La Audiencia Nacional acusa a Sandro Rosell de "distracción", figura delictiva de lo más apropiado para el presidente de un club de fútbol como el FC Barcelona, cuya dimensión trasciende lo meramente deportivo. En concreto, el ilícito penal en el que podría haber incurrido Rosell es el de haber distraído unos cuarenta millones de euros de los cauces legales en la contratación de Neymar. El astro brasileño llegó a España bajo la pretensión de haber costado menos de sesenta millones de euros, cuando en realidad el Barcelona habría desembolsado una cantidad próxima a los cien. Como distracción, no está nada mal.

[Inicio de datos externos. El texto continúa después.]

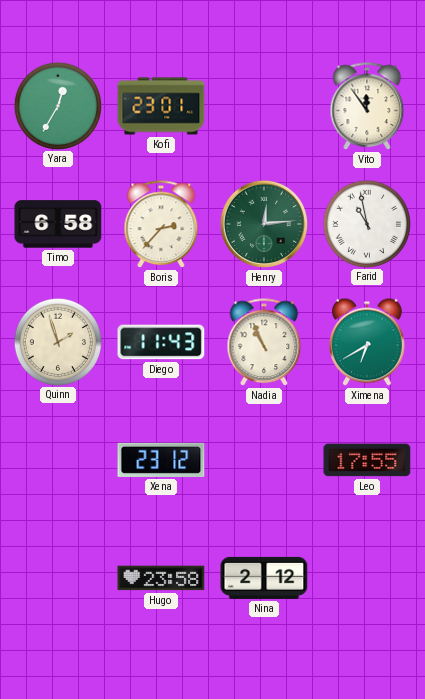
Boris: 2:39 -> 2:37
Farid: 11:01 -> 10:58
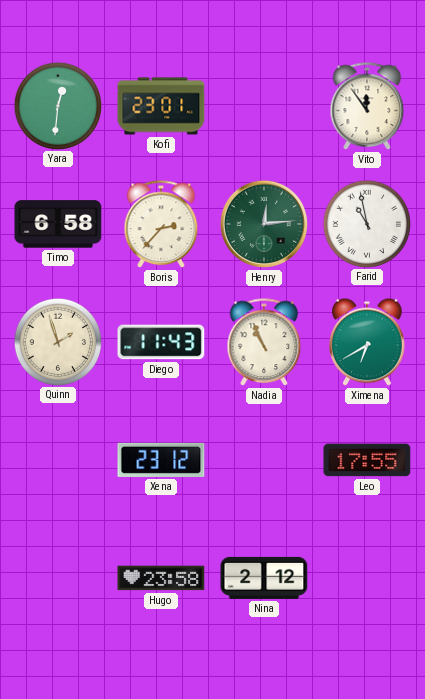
Yara: 12:35 -> 12:31
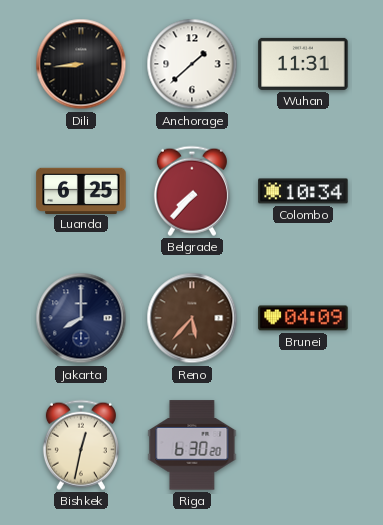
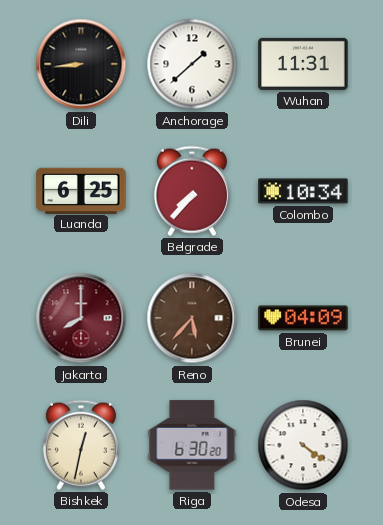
Jakarta dial: navy -> burgundy
Odesa: none -> 4:21
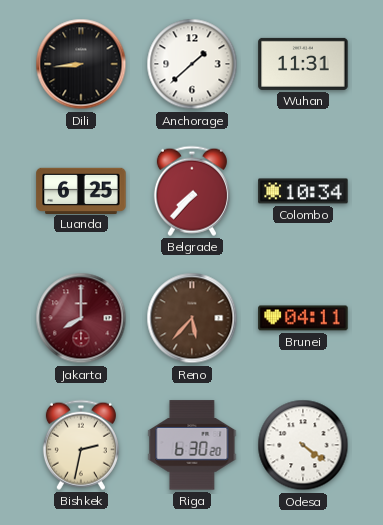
Brunei: 04:09 -> 04:11
Bishkek: 12:32 -> 2:32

El equipo de ese país de allá arriba es más que un club que quintaesencia los valores de Cataluña como nación, como saben todos los aficionados culés del terruño, sobre todo desde que Laporta tomó las riendas de la institución convirtiéndola en una pieza esencial en el engranaje independentista. Sandro Rosell, enemigo jurado del anterior mandatario, ha hecho saltar por los aires todas las premisas que esmaltaron la gestión de su antecesor excepto la de mantener al Barça en el papel de escaparate de las reivindicaciones políticas del nacionalismo, a cuyo mandato continúa sometido en primer tiempo de saludo. En esta situación, el nacionalismo tiene muy claro a qué obedecen las maniobras de un juez "de Madrit" encaminadas a desentrañar el oscuro entramado de pagos y distracciones de fondos en la contratación de Neymar: ¡esto es otro ataque a Cataluña! No satisfecho con humillar a Artur Mas entregándole el dinero de los contribuyentes españoles, el Estado opresor quiere ahora castigar a Rosell por distraer el de los socios del Barça, ante lo que solo uno de ellos, el autor de la demanda, parece sentirse agraviado.

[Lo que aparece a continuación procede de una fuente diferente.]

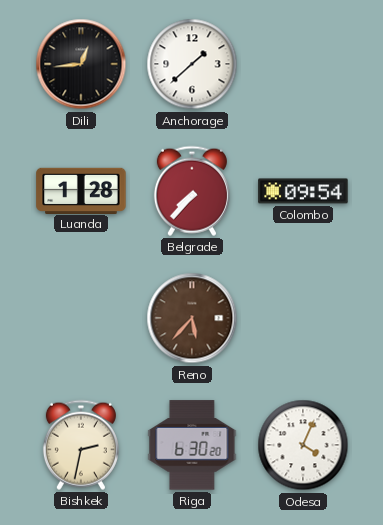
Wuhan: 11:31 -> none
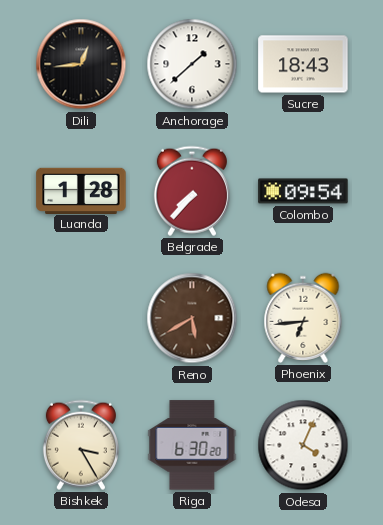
Sucre: none -> 18:43
Reno: 5:37 -> 5:40
Phoenix: none -> 6:44
Bishkek: 2:32 -> 3:25
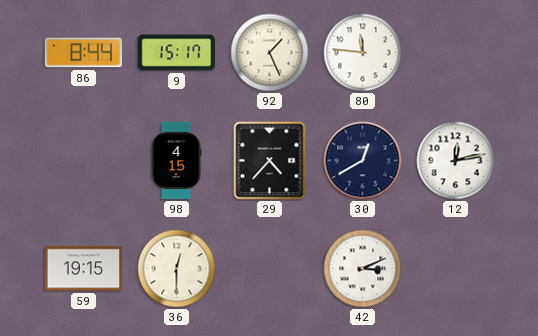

Rosell lleva camino de engrosar el martirologio de los patriotas defensores de las libertades de Catalunya haciendo el paseíllo a los juzgados como una vulgar infanta de España. O eso o recusar al juez Pablo Ruz por las sospechas de que sea seguidor del Real Madrid. Dada la completa ausencia de sentido del ridículo de los nacionalistas catalanes, de la Plaza de San Jaime o del Camp Nou, no es algo que pueda descartarse a la ligera.